Monday, April 26, 2010

Scaling down

Heavy WOW geekery incoming.

Today Blizzard announced their plans for Cataclysm raiding.  Specifically there will be a single raid lockout for a dungeon and you will have to choose 10 or 25 man setting for your lockout.  Also the loot across the two settings will be of the same quality, though 25 man loot will be slightly quicker to acquire on a per person basis.

Of course, the internet exploded.  A mere 9 hours after the announcement came out the thread Blizzard created is at 166 pages and counting.  I tried to read the thread earlier today and noticed that even though I was skimming through some bad posts and ignoring some truly bad ones I wasn't even keeping up with the flow - the thread was growing faster than I could read.  Of course like much on the internet the posts were 40% 'This will kill WOW and Blizzard is a bunch of baby eating brigands', 40% 'I LOVE BLIZZARD' and 20% reasonable discussion.

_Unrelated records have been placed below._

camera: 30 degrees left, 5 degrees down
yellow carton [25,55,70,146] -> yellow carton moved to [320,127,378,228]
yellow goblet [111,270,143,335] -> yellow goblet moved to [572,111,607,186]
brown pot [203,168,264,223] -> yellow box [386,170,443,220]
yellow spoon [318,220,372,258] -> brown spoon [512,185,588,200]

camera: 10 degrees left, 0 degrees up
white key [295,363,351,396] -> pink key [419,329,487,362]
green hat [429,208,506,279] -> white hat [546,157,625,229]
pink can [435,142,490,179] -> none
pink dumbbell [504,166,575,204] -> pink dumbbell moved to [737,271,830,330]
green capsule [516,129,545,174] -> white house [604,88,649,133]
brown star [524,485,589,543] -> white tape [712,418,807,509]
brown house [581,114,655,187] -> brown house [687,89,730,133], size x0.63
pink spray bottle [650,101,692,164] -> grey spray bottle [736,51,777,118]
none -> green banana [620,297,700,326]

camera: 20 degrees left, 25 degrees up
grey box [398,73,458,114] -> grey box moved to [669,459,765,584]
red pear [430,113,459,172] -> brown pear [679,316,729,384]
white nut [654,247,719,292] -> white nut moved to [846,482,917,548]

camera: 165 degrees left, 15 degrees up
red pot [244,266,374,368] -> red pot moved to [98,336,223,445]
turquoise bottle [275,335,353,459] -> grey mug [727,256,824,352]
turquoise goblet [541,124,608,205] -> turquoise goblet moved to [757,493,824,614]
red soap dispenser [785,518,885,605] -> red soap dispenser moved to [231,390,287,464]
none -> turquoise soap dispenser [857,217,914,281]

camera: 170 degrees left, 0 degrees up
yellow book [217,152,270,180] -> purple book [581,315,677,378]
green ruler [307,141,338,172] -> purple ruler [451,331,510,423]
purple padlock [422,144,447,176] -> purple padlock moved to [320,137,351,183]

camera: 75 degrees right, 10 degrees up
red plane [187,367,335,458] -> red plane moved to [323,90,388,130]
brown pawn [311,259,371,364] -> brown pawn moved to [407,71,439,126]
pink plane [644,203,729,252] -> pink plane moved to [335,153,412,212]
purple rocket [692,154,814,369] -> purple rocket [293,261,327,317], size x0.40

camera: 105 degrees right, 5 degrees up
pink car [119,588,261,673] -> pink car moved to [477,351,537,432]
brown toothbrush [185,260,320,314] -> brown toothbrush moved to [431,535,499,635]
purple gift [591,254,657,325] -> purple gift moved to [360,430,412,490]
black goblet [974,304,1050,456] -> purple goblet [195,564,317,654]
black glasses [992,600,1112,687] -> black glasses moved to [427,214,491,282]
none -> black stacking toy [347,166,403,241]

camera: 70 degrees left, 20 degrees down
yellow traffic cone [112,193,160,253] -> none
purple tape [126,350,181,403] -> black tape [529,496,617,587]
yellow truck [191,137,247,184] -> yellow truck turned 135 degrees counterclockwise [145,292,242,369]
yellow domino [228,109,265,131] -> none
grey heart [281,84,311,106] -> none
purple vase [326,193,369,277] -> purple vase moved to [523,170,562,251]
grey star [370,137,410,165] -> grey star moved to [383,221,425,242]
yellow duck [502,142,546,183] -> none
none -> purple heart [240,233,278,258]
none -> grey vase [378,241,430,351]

The main objection to this change is of course that 'It will kill 25 man raiding'.  It certainly won't *kill* it, but it will knock it down, stomp on its knees a few times and give it a good backhand slap.  I don't think anyone can debate the fact that removing the prestige and "I'm the best because my gear has the biggest numbers" from 25 man raiding will get a ton of people out of it, but those espousing this point of view on the interwebs failed dramatically to prove that this is in fact a bad thing.

Everyone agrees that 25 mans are largely staffed by people who are there because of the quality of the rewards and that the bureaucracy involved is a huge downside.  A small subset of the population actually loves the 25 man format and wants to continue doing it but they are dwarfed by the population of people who are there for the rewards.  My prediction of what will happen when this change is implemented is this:  Groups of people who really do want to be in a large guild with 25 players will stay there, as will a majority of the extremely hardcore players.  The vast majority of people who runs 25 man content will stop doing so and will do 10 mans instead.

People really enjoy playing with smaller groups when the rewards are the same.  It isn't feasible to make extremely hard content for 5 man groups due to composition issues so 10 mans are the sweet spot where 'as small as possible' meets 'big enough to make real challenges'.  Providing more avenues for people to do what they like while still getting the rewards they want is both smart business and good game design.

You may enjoy the epic feeling of 25 man raiding, and I hope you have fun with that.  I personally have something like 10-12 real life friends who really like playing WOW and are good so my path is clear.

1 comment:

  1. I think the people who will mainly suffer from this are people who gear up on easy 25-player content in order to facilitate them winning 10-player content. I'm not sure that's an element of the game that needs support.